Um nicht sinnfrei seine Zeit abzusitzen, nimmt Alamin, wie viele andere der Asylbewerber, hin und wieder "Ein-Euro- Jobs" an. Als er endlich eine Anstellung als Küchenhilfe in einer Pizzeria in Aussicht hatte, versagte ihm das Asylamt die Arbeitserlaubnis mit der Begründung, dass deutsche (bevorrechtigte) Arbeitnehmer für diesen Job zur Verfügung stünden. Das versteht Alamin nicht: "Wenn ich doch die Zusage von dem Chef bekomme, arbeiten will und sich kein Deutscher bei ihm beworben hat, warum darf ich nicht arbeiten?", fragt er.

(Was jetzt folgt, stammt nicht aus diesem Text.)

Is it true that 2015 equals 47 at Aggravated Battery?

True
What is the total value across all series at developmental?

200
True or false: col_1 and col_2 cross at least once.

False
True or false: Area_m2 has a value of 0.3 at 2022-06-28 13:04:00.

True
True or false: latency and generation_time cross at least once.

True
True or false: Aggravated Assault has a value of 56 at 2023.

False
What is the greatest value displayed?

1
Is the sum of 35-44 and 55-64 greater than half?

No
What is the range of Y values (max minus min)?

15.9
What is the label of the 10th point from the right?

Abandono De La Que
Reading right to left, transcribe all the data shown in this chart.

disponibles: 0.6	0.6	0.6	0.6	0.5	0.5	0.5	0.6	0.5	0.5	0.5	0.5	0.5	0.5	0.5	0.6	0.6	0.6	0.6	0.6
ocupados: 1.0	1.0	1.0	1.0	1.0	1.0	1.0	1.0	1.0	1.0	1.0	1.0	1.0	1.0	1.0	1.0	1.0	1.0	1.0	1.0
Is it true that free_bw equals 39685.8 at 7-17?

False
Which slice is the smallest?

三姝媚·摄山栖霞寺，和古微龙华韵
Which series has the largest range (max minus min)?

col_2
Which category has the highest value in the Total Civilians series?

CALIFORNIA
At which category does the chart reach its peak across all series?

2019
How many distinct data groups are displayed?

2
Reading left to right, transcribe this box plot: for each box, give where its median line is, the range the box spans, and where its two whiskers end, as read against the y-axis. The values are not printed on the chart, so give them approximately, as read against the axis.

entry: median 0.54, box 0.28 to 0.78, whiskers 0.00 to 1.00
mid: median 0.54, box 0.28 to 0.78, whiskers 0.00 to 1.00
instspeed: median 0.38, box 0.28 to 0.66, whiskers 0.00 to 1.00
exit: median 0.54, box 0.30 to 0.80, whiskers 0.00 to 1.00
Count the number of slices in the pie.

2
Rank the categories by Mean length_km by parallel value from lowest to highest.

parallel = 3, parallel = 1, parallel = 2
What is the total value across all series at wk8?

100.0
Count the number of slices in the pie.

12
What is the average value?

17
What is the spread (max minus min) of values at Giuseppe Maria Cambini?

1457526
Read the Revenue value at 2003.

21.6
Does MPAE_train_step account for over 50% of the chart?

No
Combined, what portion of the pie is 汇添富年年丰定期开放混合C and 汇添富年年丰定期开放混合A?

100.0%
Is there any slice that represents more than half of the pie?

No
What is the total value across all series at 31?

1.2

Für solche und ähnliche Fragen der Asylbewerber steht meist der Hausmeister des Heims, Johannes van der Linden, zur Verfügung. Einen Sicherheitsdienst gibt es im Asylbewerberheim in Kalkar nicht. Van der Linden besucht die jungen Männer ein Mal am Tag und hat auch bei persönlichen Anliegen ein offenes Ohr für die Bewohner. "Ich habe zu vielen einen guten Kontakt. Manchmal übermannt einen auch mal das Mitleid, viele von den Jungs haben einiges mitgemacht im Leben", erzählt er. Damit die jungen Männer mobiler sind, verschenkt van der Linden oft Fahrräder an die Heimbewohner.

Alamin träumt jedoch von einem Motorroller. Um damit zum Deutsch-Kurs der Volkshochschule fahren zu können. Der letzte Bus fährt nämlich zu früh.